• [Przytoczony fragment]:

W programie Rachonia rozmawiano o stanie wyjątkowym. Nagle rozmowę przerwano z powodu prezydenta

Ola Gersz
Program Michała Rachonia "Woronicza 17" w TVP Info został przerwany w środku dyskusji gości o stanie wyjątkowym na granicy polsko-białoruskiej. Stacja wyemitowała wówczas moment składania kwiatów przez prezydenta Andrzeja Dudę pod pomnikiem kardynała Stefana Wyszyńskiego. Kilka dni temu przerwanie konferencji Zbigniewa Ziobry na antenie TVN24 spotkała się z ostrą krytyką prawicy.
Program Michała Rachonia w TVP Info został przerwany Fot. Twitter / tvp.info
W programie "Woronicza 17" Michała Rachonia rozmawiano o stanie wyjątkowym, który polskie władze wprowadziły w ponad 180 miejscowościach przy granicy Polski z Białorusią. Dyskusja rozgorzała, a prowadzący spierał się z posłem KO Dariuszem Jońskim. W spór włączył się również eurodeputowany PiS Patryk Jaki. W pewnym momencie rozmowa została jednak… przerwana. Oczom widzów ukazał się na ekranie prezydent Andrzej Duda, który składał kwiaty pod pomnikiem kardynała Stefana Wyszyńskiego w Bazylice archikatedralnej św. Jana Chrzciciela w Warszawie. W niedziele Prymas Tysiąclecia zostanie bowiem beatyfikowany.


Kardynał Stefan Wyszyński jest symbolem polskiej tożsamości i historycznej ciągłości naszego narodu. Wiele wycierpiał, ale odniósł zwycięstwo nad złem komunizmu – mówił potem prezydent dziennikarzom.

– W tamtym czasie, kiedy ks. Prymas poczynił wielkie zasługi dla naszego przetrwania, dla naszego narodu, dla chrześcijan, dla katolików. Swoją niezłomną postawą dawał świadectwo nie tylko tego, jaki jest polski Kościół, ale też tego, jacy my jesteśmy. Dawał także sygnał za naszą wschodnią granicę, że Polacy się nie ugną, że pozostaną przy swoich korzeniach, tradycji i wierze do samego końca – dodał.

Przerwanie programu w TVN24

Do przerwania programu doszło również kilka dni temu na antenie TVN24. Przypomnijmy, że 7 września na konferencji prasowej Zbigniew Ziobro krytycznie odniósł się do wniosku KE o nałożenie kar na Polskę za niestosowanie się do wyroku TSUE. Szef resortu sprawiedliwości po raz kolejny stwierdził, że Unia ma pretensje do wyboru sędziów przez polskich polityków i dodał, że w Niemczech jest podobnie.

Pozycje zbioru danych
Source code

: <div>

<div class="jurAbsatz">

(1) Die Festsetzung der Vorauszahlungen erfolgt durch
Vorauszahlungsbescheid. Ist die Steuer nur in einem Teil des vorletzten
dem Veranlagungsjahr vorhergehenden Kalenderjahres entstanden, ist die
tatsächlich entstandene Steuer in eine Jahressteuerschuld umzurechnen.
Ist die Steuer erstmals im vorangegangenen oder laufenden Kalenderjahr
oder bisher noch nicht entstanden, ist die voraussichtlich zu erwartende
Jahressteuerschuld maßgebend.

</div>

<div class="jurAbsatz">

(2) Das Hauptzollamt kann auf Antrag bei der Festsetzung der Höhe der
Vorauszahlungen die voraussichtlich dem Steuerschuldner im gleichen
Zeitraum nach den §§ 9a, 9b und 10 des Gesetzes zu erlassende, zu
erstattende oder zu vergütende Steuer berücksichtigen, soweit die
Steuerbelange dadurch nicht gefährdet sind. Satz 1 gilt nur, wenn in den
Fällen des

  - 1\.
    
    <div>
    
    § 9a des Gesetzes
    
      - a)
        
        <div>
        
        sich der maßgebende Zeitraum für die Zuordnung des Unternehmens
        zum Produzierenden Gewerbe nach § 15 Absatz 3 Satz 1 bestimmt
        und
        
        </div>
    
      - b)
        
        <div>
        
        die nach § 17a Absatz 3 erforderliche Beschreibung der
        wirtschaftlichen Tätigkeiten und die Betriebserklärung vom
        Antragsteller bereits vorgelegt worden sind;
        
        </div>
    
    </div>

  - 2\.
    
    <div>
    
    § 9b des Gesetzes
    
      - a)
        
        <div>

• [Treść zadania]:
Powtórz słowo w słowo fragment tekstu o przerwanym programie od słów "Program Michała Rachonia w" aż do słów "potem prezydent dziennikarzom." włącznie. Rekordy nie mają związku z tekstem o przerwanym programie.

• [Odpowiedź]:
Program Michała Rachonia w TVP Info został przerwany Fot. Twitter / tvp.info
W programie "Woronicza 17" Michała Rachonia rozmawiano o stanie wyjątkowym, który polskie władze wprowadziły w ponad 180 miejscowościach przy granicy Polski z Białorusią. Dyskusja rozgorzała, a prowadzący spierał się z posłem KO Dariuszem Jońskim. W spór włączył się również eurodeputowany PiS Patryk Jaki. W pewnym momencie rozmowa została jednak… przerwana. Oczom widzów ukazał się na ekranie prezydent Andrzej Duda, który składał kwiaty pod pomnikiem kardynała Stefana Wyszyńskiego w Bazylice archikatedralnej św. Jana Chrzciciela w Warszawie. W niedziele Prymas Tysiąclecia zostanie bowiem beatyfikowany.


Kardynał Stefan Wyszyński jest symbolem polskiej tożsamości i historycznej ciągłości naszego narodu. Wiele wycierpiał, ale odniósł zwycięstwo nad złem komunizmu – mówił potem prezydent dziennikarzom.